This repository has all the code used in the experiments carried out in the paper "SMOGN: a Pre-processing Approach for Imbalanced Regression" [1].
This repository is organized as follows:
- R_Code folder - contains all the code for reproducing the experiments described in the paper;
- Figures folder - contains all the figures obtained from the experimental evaluation on 20 real world data sets;
- Data folder - contains the 20 regression data sets used in the experiments carried out;
The experimental design was implemented in R language. Both code and data are in a format suitable for R environment.
In order to replicate these experiments you will need a working installation of R. Check [https://www.r-project.org/] if you need to download and install it.
In your R installation you also need to install the following additional R packages:
- DMwR
- performanceEstimation
- UBL
- uba
- e1071
- randomForest
- earth
- nnet
All the above packages, with the exception of uba package, can be installed from CRAN Repository directly as any "normal" R package.

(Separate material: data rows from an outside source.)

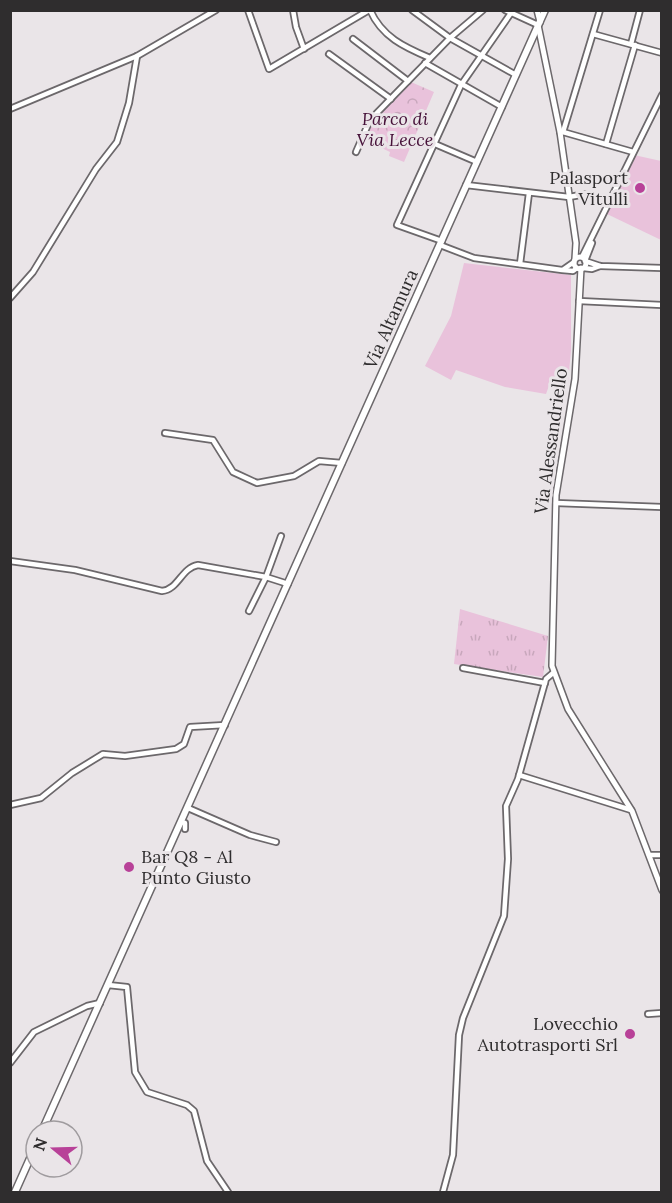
<svg xmlns="http://www.w3.org/2000/svg" width="672" height="1203" font-family="Lora,serif">
<defs>
<pattern id="grass-tufts" width="24" height="20" patternUnits="userSpaceOnUse" patternTransform="scale(1.5)"><rect width="24" height="20" fill="#e9c2db"/><path d="M3 7l-1-3M5 7V3M7 7l1-3M15 17l-1-3M17 17v-4M19 17l1-3" fill="none" stroke="#c8a7bc"/></pattern>
<pattern id="park-crowns" width="20" height="18" patternUnits="userSpaceOnUse" patternTransform="scale(1.5)"><rect width="20" height="18" fill="#e9c2db"/><path d="M2 6a3 3 0 1 1 6 0M12 15a3 3 0 1 1 6 0" fill="none" stroke="#c8a7bc"/></pattern>
</defs>
<rect width="100%" height="100%" fill="#eae5e8"/>
<polygon fill="url(#grass-tufts)" points="460,609 548,636 543,677 454,664"/>
<polygon fill="url(#park-crowns)" points="411,82 434,92 404,162 389,156 390,152 365,140 373,122"/>
<g fill="#e9c2db">
<polygon points="634,155 661,161 661,240 607,214"/>
<polygon points="464,263 571,275 571,350 568,384 551,380 546,394 505,387 456,370 451,380 425,366 451,316"/>
</g>
<g fill="none" stroke-linecap="round" stroke-linejoin="round">
<defs>
<g id="minor">
<polyline points="248,10 269,69 369,10"/>
<polyline points="293,10 296,27 304,49"/>
<path d="M370 10C382 37 404 47 430 58"/>
<polyline points="412,10 450,38 516,75"/>
<polyline points="505,10 538,25"/>
<polyline points="593,34 662,53"/>
<polyline points="353,39 408,81"/>
<polyline points="631,44 640,10"/>
<polyline points="329,54 391,99"/>
<polyline points="425,63 502,107"/>
<polyline points="10,109 137,56 216,10"/>
<polyline points="560,132 563,132 600,10"/>
<polyline points="563,132 633,152"/>
<polyline points="435,144 477,162"/>
<polyline points="606,144 635,45"/>
<polyline points="356,152 370,120 450,38 483,10"/>
<polyline points="466,185 569,197 586,194 610,201"/>
<polyline points="442,241 397,225 461,85 511,13"/>
<polyline points="592,243 585,261 600,266 662,268"/>
<polyline points="440,245 474,258 562,270 573,271 577,268"/>
<polyline points="582,257 662,95"/>
<polyline points="520,264 529,193"/>
<polyline points="583,268 592,269 600,266"/>
<polyline points="564,269 574,262"/>
<polyline points="10,298 33,272 96,169 117,142 129,103 137,56"/>
<polyline points="579,301 662,305"/>
<polyline points="165,433 213,440 233,472 257,483 294,476 319,461 342,463"/>
<polyline points="556,503 662,507"/>
<path d="M10 561 75 570 162 591C179 589 181 568 198 565L266 577 288 584"/>
<polyline points="249,611 266,577 281,536"/>
<polyline points="463,668 545,683"/>
<polyline points="519,775 631,810"/>
<polyline points="10,805 41,798 72,773 103,754 125,756 176,749 184,744 190,727 225,725"/>
<polyline points="188,808 250,835 276,842"/>
<polyline points="181,822 185,823 185,829"/>
<polyline points="650,855 662,855"/>
<polyline points="108,985 127,987 135,1072 147,1092 187,1105 194,1111 207,1161 228,1192"/>
<polyline points="648,1014 662,1013"/>
<polyline points="10,1063 34,1032 87,1006 100,1003"/>
<polyline points="443,1192 453,1155 459,1035 463,1018 504,916 508,859 506,806 518,779 546,679 553,673"/>
</g>
<g id="tertiary">
<polyline points="537,10 540,22"/>
<polyline points="538,25 560,132 576,243 575,259"/>
<circle cx="580" cy="263" r="6"/>
<polyline points="581,268 575,379 556,495 552,666 568,709 632,811 662,890"/>
</g>
<g id="secondary">
<polyline points="42,1131 545,10"/>
<polyline points="15,1192 36,1145"/>
</g>
</defs>
<use href="#minor" stroke="#6c686b" stroke-width="8"/>
<use href="#tertiary" stroke="#6c686b" stroke-width="8"/>
<use href="#secondary" stroke="#6c686b" stroke-width="9"/>
<use href="#minor" stroke="#fff" stroke-width="4.5"/>
<use href="#tertiary" stroke="#fff" stroke-width="5"/>
<use href="#secondary" stroke="#fff" stroke-width="6"/>
</g>
<g fill="#b84198" stroke="#eae5e8" stroke-width="2">
<circle cx="640" cy="188" r="6"/>
<circle cx="129" cy="867" r="6"/>
<circle cx="630" cy="1034" r="6"/>
</g>
<g text-anchor="middle" stroke-width="6" stroke-linejoin="round" paint-order="stroke">
<g font-size="18" font-style="italic" fill="#461139" stroke="#eae5e8">
<text x="395" y="125">Parco di<tspan x="395" dy="21">Via Lecce</tspan></text>
</g>
<g font-size="18" fill="#2f2d2e" stroke="#eae5e8" text-anchor="end">
<text x="628" y="184">Palasport<tspan x="628" dy="21">Vitulli</tspan></text>
<text x="141" y="863" text-anchor="start">Bar Q8 - Al<tspan x="141" dy="21">Punto Giusto</tspan></text>
<text x="618" y="1030">Lovecchio<tspan x="618" dy="21">Autotrasporti Srl</tspan></text>
</g>
<g font-size="18" fill="#2f2d2e" stroke="#eae5e8">
<text transform="translate(391 319) rotate(-66)" y="6">Via Altamura</text>
<text transform="translate(551 441) rotate(-82)" y="6">Via Alessandriello</text>
</g>
</g>
<rect width="672" height="1203" fill="none" stroke="#2f2d2e" stroke-width="24"/>
<g transform="translate(54 1149) rotate(289)"><circle r="28" fill="#eae5e8" stroke="#9f9b9e" stroke-width="1.5"/>
<path d="M0-4.5L10 22L0 15L-10 22Z" fill="#b84198"/>
<text y="-9" font-size="16" font-weight="bold" text-anchor="middle" fill="#2f2d2e">N</text>
</g>
</svg>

Essentially you need to issue the following command within R:
install.packages(c("DMwR", "performanceEstimation", UBL", "e1071", "randomForest", "earth", "nnet"))
Additionally, you will need to install uba package from a tar.gz file that you can download from [http://www.dcc.fc.up.pt/~rpribeiro/uba/].
For installing this package issue the following command within R:
install.packages("uba_0.7.7.tar.gz",repos=NULL,dependencies=T)
To replicate the figure in this repository you will also need to install the package:
- ggplot2
As with any R package, we only need to issue the following command:
install.packages("ggplot2")
Check the other README files in each folder to see more detailed instructions on how to run the experiments.
[1] Branco, P. and Torgo, L. and Ribeiro R.P. (2017) "SMOGN: a Pre-processing Approach for Imbalanced Regression" Procedings of Machine Learning Research, LIDTA 2017, Full Paper, Skopje, Macedonia. (to appear).